Un psy pour canaliser sa colère
« Arrête de frapper ! Tu vas le tuer ! » Ce soir-là, j’ai su que je ne contrôlais pas ma force.
C’est un vendredi. Avec des potes, on part au restaurant en voiture. On s’arrête à la banque pour retirer de l’argent. Un gros van nous dépasse. Ils sont armés et nous disent de descendre. Alors on sort, et ils nous prennent notre voiture. Du coup, on appelle nos potes pour qu’ils viennent nous aider. On part, cagoulés, pour les frapper. On met un mec du quartier ennemi dans le coma .

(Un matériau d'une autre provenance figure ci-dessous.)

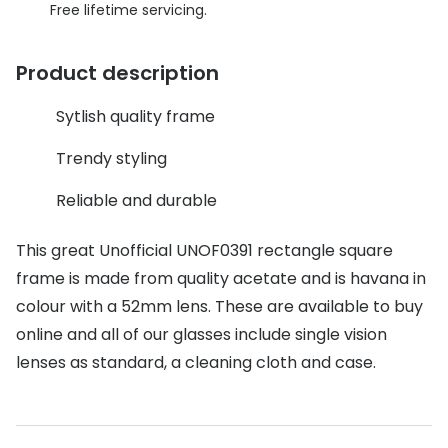
Discover glasses
Free lifetime servicing.
Total 30®
View all brands
Product description
Gucci
Contact 
Oakley
Types of
Sytlish quality frame
Prada
Contact l
Trendy styling
Ray-Ban
Multifoca
Reliable and durable
Tom Ford
Contact l
This great Unofficial UNOF0391 rectangle square
Vogue eyewear
frame is made from quality acetate and is havana in
How to u
colour with a 52mm lens. These are available to buy
How to pu
View all exclusive brands
online and all of our glasses include single vision
Seen
How to r
lenses as standard, a cleaning cloth and case.
DbyD
Contact 
Unofficial
Service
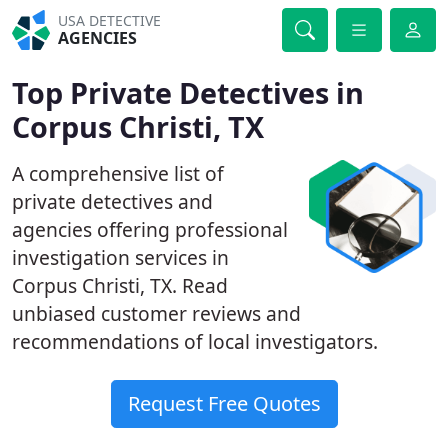
USA DETECTIVE
AGENCIES
Top Private Detectives in
Corpus Christi, TX
A comprehensive list of
private detectives and
agencies offering professional
investigation services in
Corpus Christi, TX. Read
unbiased customer reviews and
recommendations of local investigators.
Request Free Quotes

J’ai enchaîné les guerres de cité entre mes 15 et mes 16 ans. Je mettais ma sœur et ma mère en danger. Quand je faisais les courses avec elles, ça leur apportait des problèmes. Pareil quand elles allaient en cours, au sport…
J’ai eu des problèmes à la maison avec ça. Je frappais… Alors ma mère m’a dit : « Faudrait que t’ailles voir un psy pour contrôler ta force. » Au début, j’étais vraiment contre. Je séchais des jours de cours pour ne pas y aller.
Trouver son punching-ball
J’ai dû prendre un rendez-vous. Enfin, c’est ma mère qui l’a pris. C’était le 16 octobre 2021. J’ai parlé de mes problèmes au psy et, pendant un mois, il a trouvé les mots pour m’aider. Il me disait : « Qu’est-ce qui t’énerve à ce point-là ? »
Je lui ai expliqué avec du mal que j’avais un ami décédé à cause des histoires comme ça. Il arrivait à me détendre. Il m’aidait en appel quand je commençais à m’énerver.
Je me suis aussi excusé auprès de ma mère. Pour tout ce que j’avais fait, les problèmes que je lui avais amenés. Pour tous les moments où je n’avais pas contrôlé ma colère, quand je n’allais pas à l’école et que ça partait vraiment loin. L’école disait même qu’elle allait contacter l’assistante sociale.
J’ai arrêté d’aller voir le psy parce que ça me saoulait d’y aller… Ce n’était pas à côté de chez moi. C’était à 15-20 minutes à pied. Je suis un très gros flemmard. Et il y a des trucs que je n’avais pas envie de lui dire. Je n’avais pas envie de lui expliquer plus l’histoire de mon pote. Je n’aime pas pleurer devant les gens. Alors il m’a donné une petite balle antistress si jamais je m’énervais. Je l’ai eue pendant deux mois.
Le jour où j’y suis retourné pour lui rendre, il m’a demandé : « Comment ça va depuis le temps ? Est-ce que ça allait avec la balle ? » Je lui ai dit que, depuis, j’avais une balle de foot. Dès que je sentais que ça montait, je tapais dessus. Il m’a dit que c’était une très bonne idée. Aujourd’hui, j’ai toujours la balle. Elle est toute dégonflée.